Continue the article on RuboCop's Performance/RegexpMatch cop, picking up right after its final sentence.

- **Quoted text**
%%

Overview and Implementation of Performance/RegexpMatch Cop

  • Post author:
  • Post last modified:2020-11-25
  • Post category:Code Review
  • Reading time:13 mins read
Official logo of RuboCop. Source: http://www.rubocop.org/en/latest/

(Editor’s note: This post was originally published in Japanese on December 6, 2016, by Pocke, our Engineering Advisoron his blog, and translated and edited by Sider Team.)

Hello, this is Pocke. 
A Cop called Performance/RegexpMatch was added to RuboCop in December 2016.

Reference:
Add new Performance/RegexpMatch cop by pocke · Pull Request #3824 · bbatsov/rubocop

This Cop corresponds with match? method that was added in Ruby 2.4.

In this article, I am going to talk about the feature of Ruby 2.4 that Performance/RegexpMatch Cop deals with, then I will be discussing the Cop’s feature overview and its implementation.

About match? method

So what exactly is match?method?

This method was added to the following classes: Regexp, String, and Symbol. Previously, the method without ? mark such as Regexp#match existed in each class.

The reason why the new match? was added was performance.

Methods like Regexp#match generates MatchData objects. However, it would be a waste of time if we don’t use such objects.

if match = /re(gexp)/.match(foo)
do_something(match[1])
end

For example, the string of code above stores the result of Regexp#match to the match variable.

The value of the match variable will be MatchData object (or nil) and will keep the matched result.

In this example, a sub-match in a regular expression is passed onto do_something method.

However, the following example is not using MatchData.

if /re(gexp)/.match(foo)
do_something
end

In this case, a boolean value could suffice as the result of match.
And that is what match? does.

In Ruby 2.4, we can rewrite the above example by using match? as follows.

if /re(gexp)/.match?(foo)
do_something
end

Reference: What’s new in Ruby 2.4?

About RuboCop

RuboCop is a Linter for Ruby. 
For more information, please go to bbatsov/rubocop: A Ruby static code analyzer, based on the community Ruby style guide.

%%

- **Data shown**
%%

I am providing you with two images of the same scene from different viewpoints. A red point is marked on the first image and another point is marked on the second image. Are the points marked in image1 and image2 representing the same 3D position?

%%

- **Response to this exercise**
About Performance/RegexpMatch

As previously described, Performance/RegexpMatch is a cop that corresponds to match? Method. In RuboCop terminology, a Cop means a rule. This Cop detects and corrects the code unnecessarily using the match method as mentioned above.

Let’s see an example. If you analyze the code above with RuboCop, the following warning will be issued. In addition, since this Cop only works with Ruby 2.4 or higher, you need to describe the version of Ruby in .rubocop.yml.

# test.rb
if /re(gexp)/.match(foo)
do_something
end

# .rubocop.yml
AllCops:
TargetRubyVersion: 2.4
$ rubocop — only Performance/RegexpMatch
Inspecting 1 file
C
Offenses:
test.rb:2:4: C: Use match? instead of match when MatchData is not used.
if /re(gexp)/.match(foo)
^^^^^^^^^^^^^^^^^^^^^
1 file inspected, 1 offense detected

Like this, you will be warned to use the match? method. If you are referring to MatchData, it will not issue a warning.

In addition, since this Cop supports Auto-Correct, it is possible to automatically correct the code by executing RuboCop with the -a option.

$ rubocop — only Performance/RegexpMatch -a
Inspecting 1 file
C
Offenses:
test.rb:2:4: C: [Corrected] Use match? instead of match when MatchData is not used.
if /re(gexp)/.match(foo)
^^^^^^^^^^^^^^^^^^^^^
1 file inspected, 1 offense detected, 1 offense corrected

$ git diff
diff — git a/test.rb b/test.rb
index 6d73a78..af34863 100644
— — a/test.rb
+++ b/test.rb
@@ -1,4 +1,4 @@
# test.rb
-if /re(gexp)/.match(foo)
+if /re(gexp)/.match?(foo)
do_something
end

Implementing Performance/RegexpMatch

Now, I would like to look at the implementation of this Cop. If you want to simply implement it, you only need to check whether the method name is match in on_send, but this Cop has some features to prevent false positives.

For those unfamiliar with RuboCop implementation, reading RuboCop’s implementation first will help you read through the following sections, so please take a look.

I will describe the source code at the time when I wrote the article. Please note some code may have been rewritten by the later change.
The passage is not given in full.